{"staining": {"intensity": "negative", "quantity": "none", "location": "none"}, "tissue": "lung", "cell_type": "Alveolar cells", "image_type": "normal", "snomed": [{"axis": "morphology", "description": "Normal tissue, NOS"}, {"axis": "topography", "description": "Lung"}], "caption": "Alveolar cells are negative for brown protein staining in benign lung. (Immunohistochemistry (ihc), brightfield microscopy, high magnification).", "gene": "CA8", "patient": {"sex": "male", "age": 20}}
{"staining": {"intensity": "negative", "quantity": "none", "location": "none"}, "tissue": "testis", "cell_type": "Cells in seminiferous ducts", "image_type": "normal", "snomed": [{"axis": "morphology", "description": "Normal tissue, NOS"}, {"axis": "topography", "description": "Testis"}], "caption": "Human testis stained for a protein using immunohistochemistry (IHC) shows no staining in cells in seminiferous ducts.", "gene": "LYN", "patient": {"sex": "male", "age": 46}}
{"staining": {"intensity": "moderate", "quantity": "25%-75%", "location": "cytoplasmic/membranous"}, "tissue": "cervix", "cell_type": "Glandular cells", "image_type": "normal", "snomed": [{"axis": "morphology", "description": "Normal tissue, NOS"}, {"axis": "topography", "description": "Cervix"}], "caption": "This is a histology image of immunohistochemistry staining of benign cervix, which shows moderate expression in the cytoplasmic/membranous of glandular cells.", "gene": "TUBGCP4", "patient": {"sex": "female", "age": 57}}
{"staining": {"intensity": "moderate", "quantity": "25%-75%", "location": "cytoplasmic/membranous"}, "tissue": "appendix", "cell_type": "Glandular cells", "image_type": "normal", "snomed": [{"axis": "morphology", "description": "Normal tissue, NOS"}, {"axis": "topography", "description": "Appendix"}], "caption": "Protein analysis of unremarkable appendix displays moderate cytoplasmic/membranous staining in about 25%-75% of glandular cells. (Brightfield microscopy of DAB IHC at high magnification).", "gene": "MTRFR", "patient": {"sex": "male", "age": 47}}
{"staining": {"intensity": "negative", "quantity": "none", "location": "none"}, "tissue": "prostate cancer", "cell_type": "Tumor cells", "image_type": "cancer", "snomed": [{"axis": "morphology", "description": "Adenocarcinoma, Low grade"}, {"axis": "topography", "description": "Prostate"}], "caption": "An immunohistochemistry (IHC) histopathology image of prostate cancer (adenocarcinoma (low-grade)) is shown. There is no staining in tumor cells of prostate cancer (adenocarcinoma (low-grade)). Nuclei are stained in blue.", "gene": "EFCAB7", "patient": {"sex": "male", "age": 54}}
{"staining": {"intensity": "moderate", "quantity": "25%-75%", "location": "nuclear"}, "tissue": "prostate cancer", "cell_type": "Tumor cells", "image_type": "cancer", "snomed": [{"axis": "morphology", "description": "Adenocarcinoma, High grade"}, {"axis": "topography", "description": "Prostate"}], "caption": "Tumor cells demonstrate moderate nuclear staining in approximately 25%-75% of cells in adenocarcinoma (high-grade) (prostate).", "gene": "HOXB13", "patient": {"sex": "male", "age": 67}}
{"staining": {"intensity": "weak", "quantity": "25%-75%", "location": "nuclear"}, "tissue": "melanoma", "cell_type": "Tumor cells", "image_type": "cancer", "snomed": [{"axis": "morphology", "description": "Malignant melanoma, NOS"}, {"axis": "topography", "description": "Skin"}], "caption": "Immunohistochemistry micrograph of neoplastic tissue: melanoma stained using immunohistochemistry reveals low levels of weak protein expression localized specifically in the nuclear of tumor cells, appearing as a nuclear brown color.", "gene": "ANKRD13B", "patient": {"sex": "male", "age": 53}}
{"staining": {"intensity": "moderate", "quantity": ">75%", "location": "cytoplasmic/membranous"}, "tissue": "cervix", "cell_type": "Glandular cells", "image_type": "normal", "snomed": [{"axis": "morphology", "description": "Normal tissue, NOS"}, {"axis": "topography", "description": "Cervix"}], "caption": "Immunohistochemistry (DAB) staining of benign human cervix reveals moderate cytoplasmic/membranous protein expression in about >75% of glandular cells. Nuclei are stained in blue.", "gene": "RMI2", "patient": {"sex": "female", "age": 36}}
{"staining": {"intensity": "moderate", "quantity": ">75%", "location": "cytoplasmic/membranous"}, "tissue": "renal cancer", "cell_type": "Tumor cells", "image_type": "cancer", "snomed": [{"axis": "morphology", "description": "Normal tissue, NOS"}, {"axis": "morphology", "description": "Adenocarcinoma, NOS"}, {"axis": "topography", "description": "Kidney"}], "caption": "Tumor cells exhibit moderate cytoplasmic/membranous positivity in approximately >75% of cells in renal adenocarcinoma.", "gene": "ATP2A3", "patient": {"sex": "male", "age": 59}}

+===+

:: WHAT IS NEEDED ::
Output the material verbatim, including every line.

:: YOUR SOLUTION ::
{"staining": {"intensity": "negative", "quantity": "none", "location": "none"}, "tissue": "lung", "cell_type": "Alveolar cells", "image_type": "normal", "snomed": [{"axis": "morphology", "description": "Normal tissue, NOS"}, {"axis": "topography", "description": "Lung"}], "caption": "Alveolar cells are negative for brown protein staining in benign lung. (Immunohistochemistry (ihc), brightfield microscopy, high magnification).", "gene": "CA8", "patient": {"sex": "male", "age": 20}}
{"staining": {"intensity": "negative", "quantity": "none", "location": "none"}, "tissue": "testis", "cell_type": "Cells in seminiferous ducts", "image_type": "normal", "snomed": [{"axis": "morphology", "description": "Normal tissue, NOS"}, {"axis": "topography", "description": "Testis"}], "caption": "Human testis stained for a protein using immunohistochemistry (IHC) shows no staining in cells in seminiferous ducts.", "gene": "LYN", "patient": {"sex": "male", "age": 46}}
{"staining": {"intensity": "moderate", "quantity": "25%-75%", "location": "cytoplasmic/membranous"}, "tissue": "cervix", "cell_type": "Glandular cells", "image_type": "normal", "snomed": [{"axis": "morphology", "description": "Normal tissue, NOS"}, {"axis": "topography", "description": "Cervix"}], "caption": "This is a histology image of immunohistochemistry staining of benign cervix, which shows moderate expression in the cytoplasmic/membranous of glandular cells.", "gene": "TUBGCP4", "patient": {"sex": "female", "age": 57}}
{"staining": {"intensity": "moderate", "quantity": "25%-75%", "location": "cytoplasmic/membranous"}, "tissue": "appendix", "cell_type": "Glandular cells", "image_type": "normal", "snomed": [{"axis": "morphology", "description": "Normal tissue, NOS"}, {"axis": "topography", "description": "Appendix"}], "caption": "Protein analysis of unremarkable appendix displays moderate cytoplasmic/membranous staining in about 25%-75% of glandular cells. (Brightfield microscopy of DAB IHC at high magnification).", "gene": "MTRFR", "patient": {"sex": "male", "age": 47}}
{"staining": {"intensity": "negative", "quantity": "none", "location": "none"}, "tissue": "prostate cancer", "cell_type": "Tumor cells", "image_type": "cancer", "snomed": [{"axis": "morphology", "description": "Adenocarcinoma, Low grade"}, {"axis": "topography", "description": "Prostate"}], "caption": "An immunohistochemistry (IHC) histopathology image of prostate cancer (adenocarcinoma (low-grade)) is shown. There is no staining in tumor cells of prostate cancer (adenocarcinoma (low-grade)). Nuclei are stained in blue.", "gene": "EFCAB7", "patient": {"sex": "male", "age": 54}}
{"staining": {"intensity": "moderate", "quantity": "25%-75%", "location": "nuclear"}, "tissue": "prostate cancer", "cell_type": "Tumor cells", "image_type": "cancer", "snomed": [{"axis": "morphology", "description": "Adenocarcinoma, High grade"}, {"axis": "topography", "description": "Prostate"}], "caption": "Tumor cells demonstrate moderate nuclear staining in approximately 25%-75% of cells in adenocarcinoma (high-grade) (prostate).", "gene": "HOXB13", "patient": {"sex": "male", "age": 67}}
{"staining": {"intensity": "weak", "quantity": "25%-75%", "location": "nuclear"}, "tissue": "melanoma", "cell_type": "Tumor cells", "image_type": "cancer", "snomed": [{"axis": "morphology", "description": "Malignant melanoma, NOS"}, {"axis": "topography", "description": "Skin"}], "caption": "Immunohistochemistry micrograph of neoplastic tissue: melanoma stained using immunohistochemistry reveals low levels of weak protein expression localized specifically in the nuclear of tumor cells, appearing as a nuclear brown color.", "gene": "ANKRD13B", "patient": {"sex": "male", "age": 53}}
{"staining": {"intensity": "moderate", "quantity": ">75%", "location": "cytoplasmic/membranous"}, "tissue": "cervix", "cell_type": "Glandular cells", "image_type": "normal", "snomed": [{"axis": "morphology", "description": "Normal tissue, NOS"}, {"axis": "topography", "description": "Cervix"}], "caption": "Immunohistochemistry (DAB) staining of benign human cervix reveals moderate cytoplasmic/membranous protein expression in about >75% of glandular cells. Nuclei are stained in blue.", "gene": "RMI2", "patient": {"sex": "female", "age": 36}}
{"staining": {"intensity": "moderate", "quantity": ">75%", "location": "cytoplasmic/membranous"}, "tissue": "renal cancer", "cell_type": "Tumor cells", "image_type": "cancer", "snomed": [{"axis": "morphology", "description": "Normal tissue, NOS"}, {"axis": "morphology", "description": "Adenocarcinoma, NOS"}, {"axis": "topography", "description": "Kidney"}], "caption": "Tumor cells exhibit moderate cytoplasmic/membranous positivity in approximately >75% of cells in renal adenocarcinoma.", "gene": "ATP2A3", "patient": {"sex": "male", "age": 59}}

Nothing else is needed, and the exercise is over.